P – Que balanço faz destes 30 anos da Associação de Jogos Tradicionais da Guarda?
R- Pode ser visto pela quantidade de actividades que se desenvolvem um pouco por todo o distrito, em torno das práticas lúdicas tradicionais. Rara é a festa ou a aldeia que não tem o seu torneio de jogos tradicionais. Por aí, penso que o balanço é muito positivo. Aliás, o facto de ter sido pioneira levou a que no distrito da Guarda se pratiquem jogos que praticamente não se praticam noutro ponto do país, como a raiola, o panco ou a luta de tracção com corda.
P – Qual a prenda que desejaria receber neste aniversário?

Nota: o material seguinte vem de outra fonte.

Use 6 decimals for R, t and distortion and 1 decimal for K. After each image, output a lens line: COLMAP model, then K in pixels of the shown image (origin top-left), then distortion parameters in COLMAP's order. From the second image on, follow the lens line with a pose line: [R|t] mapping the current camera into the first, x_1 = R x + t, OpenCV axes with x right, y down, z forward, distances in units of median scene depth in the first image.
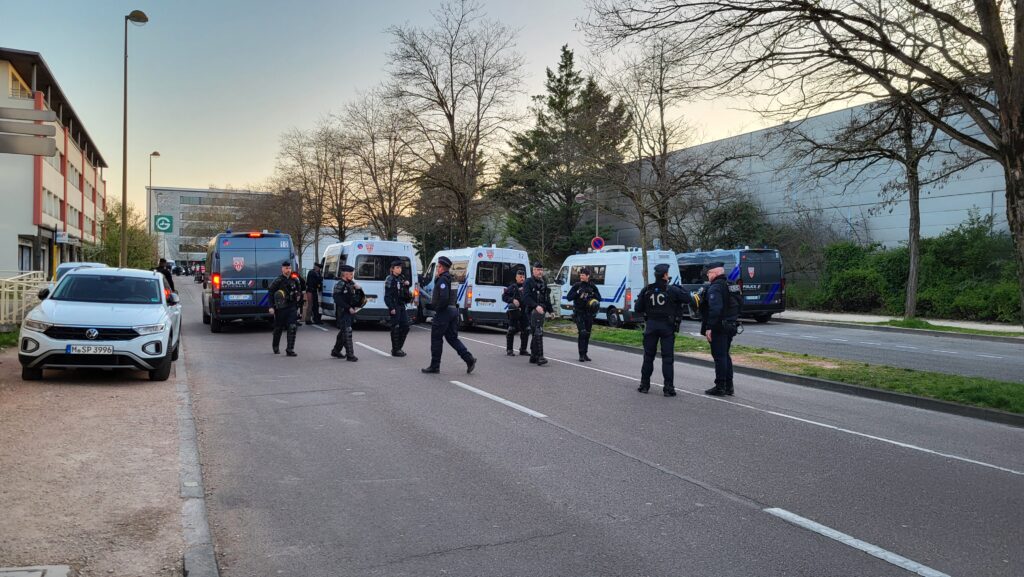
lens RADIAL K [[787.2, 0, 494.8], [0, 787.2, 292.1], [0, 0, 1]] dist [0.065343, -0.032826]
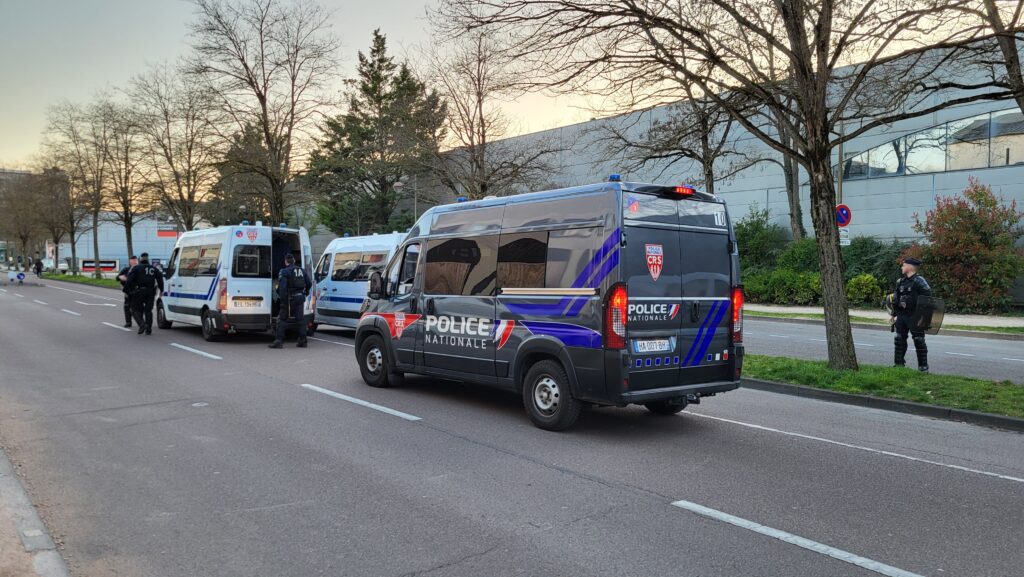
lens RADIAL K [[787.2, 0, 504.2], [0, 787.2, 285.7], [0, 0, 1]] dist [0.065343, -0.032826]
pose [[0.965230, -0.015693, 0.260930, -0.031074], [0.013370, 0.999854, 0.010678, -0.005198], [-0.261059, -0.006818, 0.965299, 0.015281]]
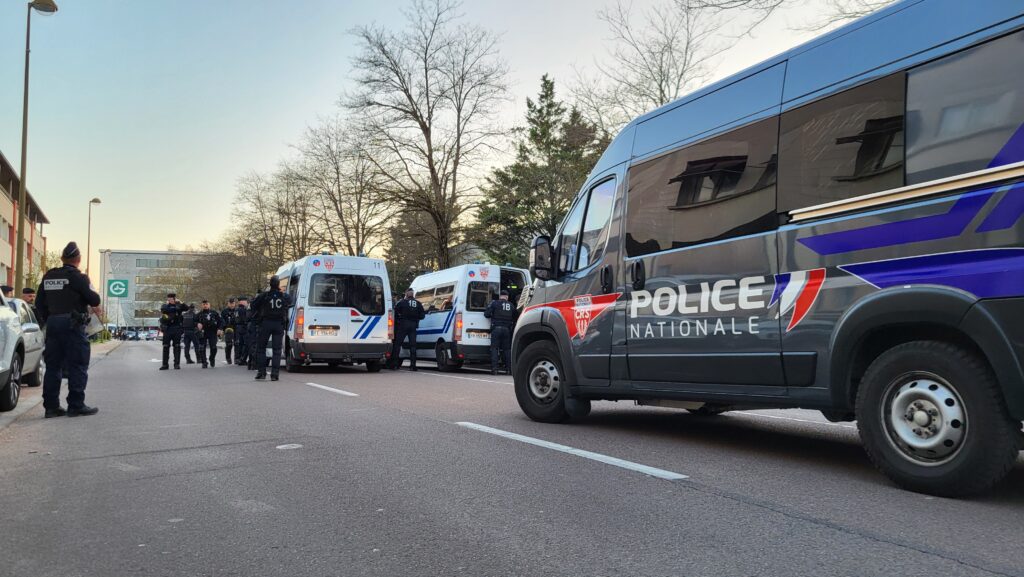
lens RADIAL K [[787.2, 0, 511.7], [0, 787.2, 280.8], [0, 0, 1]] dist [0.065343, -0.032826]
pose [[0.998025, -0.021632, 0.058978, -0.017130], [0.026891, 0.995590, -0.089880, 0.022032], [-0.056774, 0.091288, 0.994205, 0.146881]]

R – Pelo trabalho desenvolvido, a associação e a população da Guarda merecem ter um museu do jogo. Esta era a prenda que gostaria que a associação pudesse ter. Não que lhe fosse oferecido, mas que a associação pudesse ver reconhecido o seu trabalho no âmbito da recolha e no empenho que tem posto na construção de brinquedos. Este projecto já tem teias de aranha. Estamos a tentar arranjar apoios, porque não é um projecto que se compadeça com amadorismos, mas penso que o espólio que já conseguimos reunir merecia ser visto e disponibilizado às pessoas. Era importante que pudesse ser criado um museu em que as peças fossem apenas museológicas, mas que em simultâneo fosse um museu activo e que permitisse, por exemplo, às crianças contactarem com jogos num espaço onde fosse possível brincar.

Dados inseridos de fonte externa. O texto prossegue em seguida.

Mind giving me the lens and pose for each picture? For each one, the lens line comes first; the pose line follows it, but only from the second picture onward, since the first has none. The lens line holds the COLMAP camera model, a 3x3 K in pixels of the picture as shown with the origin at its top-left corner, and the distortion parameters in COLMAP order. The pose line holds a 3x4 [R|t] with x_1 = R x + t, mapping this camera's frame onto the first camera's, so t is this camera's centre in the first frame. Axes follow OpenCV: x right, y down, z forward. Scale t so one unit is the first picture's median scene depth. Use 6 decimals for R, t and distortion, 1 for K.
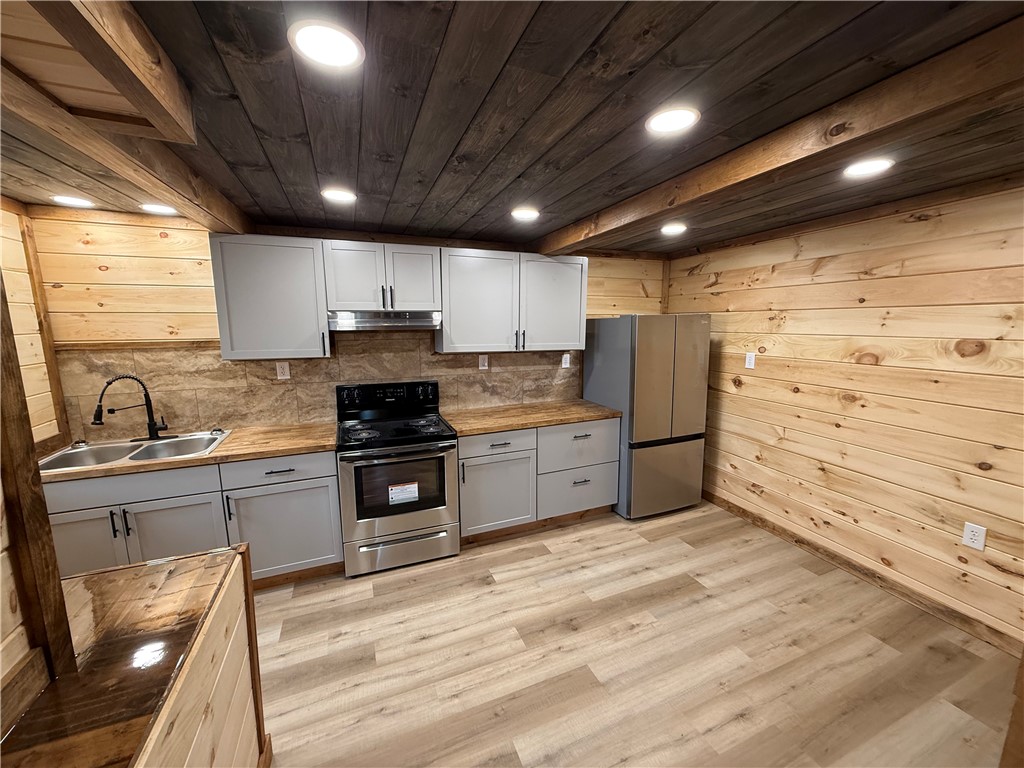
lens RADIAL K [[405.8, 0, 512.9], [0, 405.8, 384.9], [0, 0, 1]] dist [-0.002387, -0.000048]
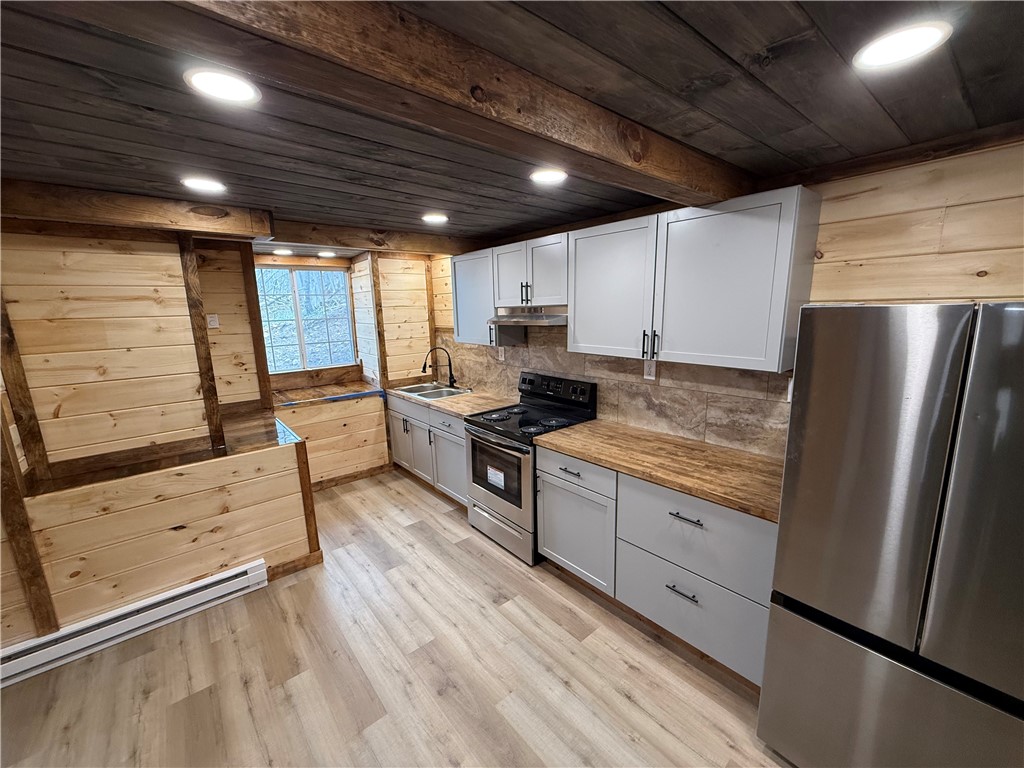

P – Mas o que é que falta, em concreto, para que esse projecto se concretize?
R – Falta vontade política. Não é uma crítica a nenhuma instituição em especial, mas este adiamento é o resultado de uma aposta que os sucessivos governos têm vindo a fazer, de privilegiar o desporto de alto rendimento. O desporto de recriação foi progressivamente sendo ostracizado, sobretudo a partir do início da década de 90. Parece ter sido uma opção estratégica, que esqueceu que, sobretudo aqui no interior, algumas das nossas populações praticam essencialmente jogos tradicionais. Penso que é a altura de se olhar este tipo de intervenção social como uma possibilidade de travar o esvaziamento das aldeias. Se for possível os jogos tradicionais servirem para “viciar” os jovens, penso estarmos a cumprir o nosso grande objectivo.

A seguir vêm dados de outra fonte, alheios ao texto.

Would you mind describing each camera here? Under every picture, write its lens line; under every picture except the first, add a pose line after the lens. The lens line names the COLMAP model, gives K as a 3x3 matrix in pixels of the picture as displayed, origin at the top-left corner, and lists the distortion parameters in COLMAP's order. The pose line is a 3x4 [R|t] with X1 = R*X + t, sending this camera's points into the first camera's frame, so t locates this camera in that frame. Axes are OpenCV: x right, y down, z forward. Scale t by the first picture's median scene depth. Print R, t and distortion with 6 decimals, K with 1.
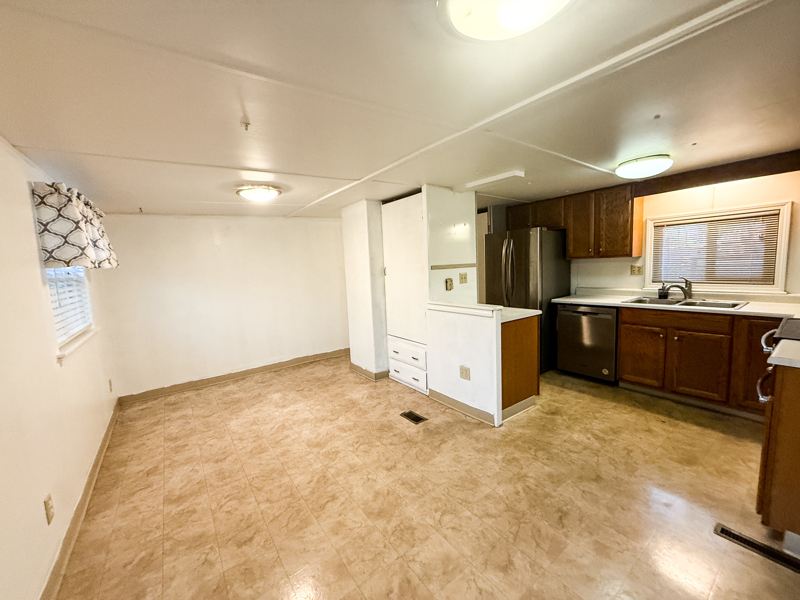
lens RADIAL K [[319.9, 0, 398.2], [0, 319.9, 300.4], [0, 0, 1]] dist [-0.000049, 0.000034]
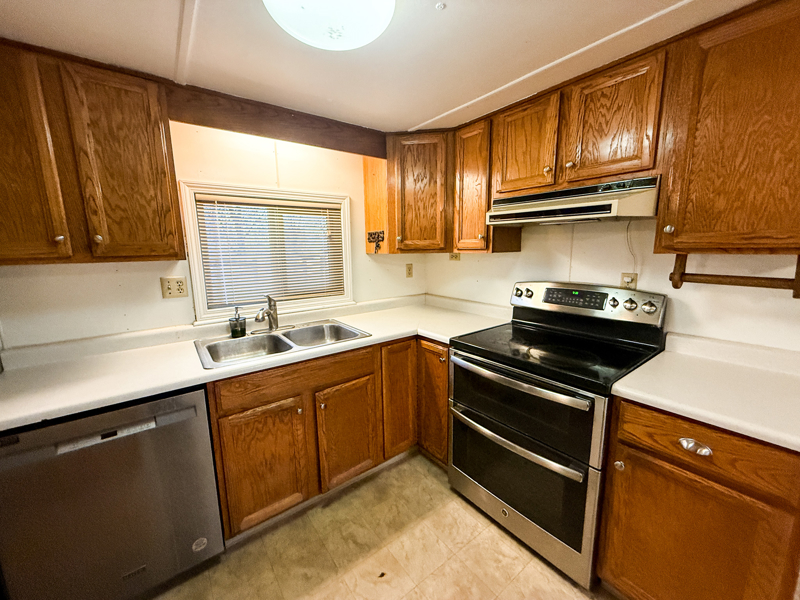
lens RADIAL K [[319.9, 0, 400.5], [0, 319.9, 298.7], [0, 0, 1]] dist [-0.000049, 0.000034]
pose [[-0.016772, -0.114806, 0.993246, 0.292146], [0.123254, 0.985572, 0.116000, -0.101926], [-0.992233, 0.124368, -0.002379, 0.745182]]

P – Os jogos tradicionais continuam a ter muitos praticantes na região?
R – Menos do que já tivemos, mas mais do que seria espectável em função do esvaziamento do Interior. Hoje é impensável realizar-se uma actividade com o impacto que teria há 20 anos, pela desertificação e porque há “concorrência desleal” por parte de outros desportos. É hoje muito mais agradável a um adolescente poder praticar BTT ou escalada – porque estão na moda, como já estiveram os jogos tradicionais nas décadas de 80 e 90 –, do que estar uma tarde a jogar à malha. No entanto, continuam a desenvolver-se grandes actividades ligadas aos jogos tradicionais. Mas o que mais nos interessa não é que haja uma grande actividade, mas que haja centenas de pequenas actividades. Actualmente, o plano de actividades da associação contempla mais de 100 por ano, a decorrer entre Março e Outubro.
P – Que argumentos utilizaria para atrair um jovem do século XXI a praticar jogos tradicionais?
R – Há muitas formas de os atrair. Uma delas passa pela inclusão na escola de uma verdadeira disciplina de formação cívica. Quando se inclui, num programa escolar, uma disciplina de formação cívica, mas não se permite que nessa disciplina haja uma componente regional, em que cada região pudesse motivar os seus jovens para a recuperação das suas tradições, e quando um jovem de uma aldeia já não sabe o que é um arado ou uma charrua, é porque as coisas não estão a correr bem.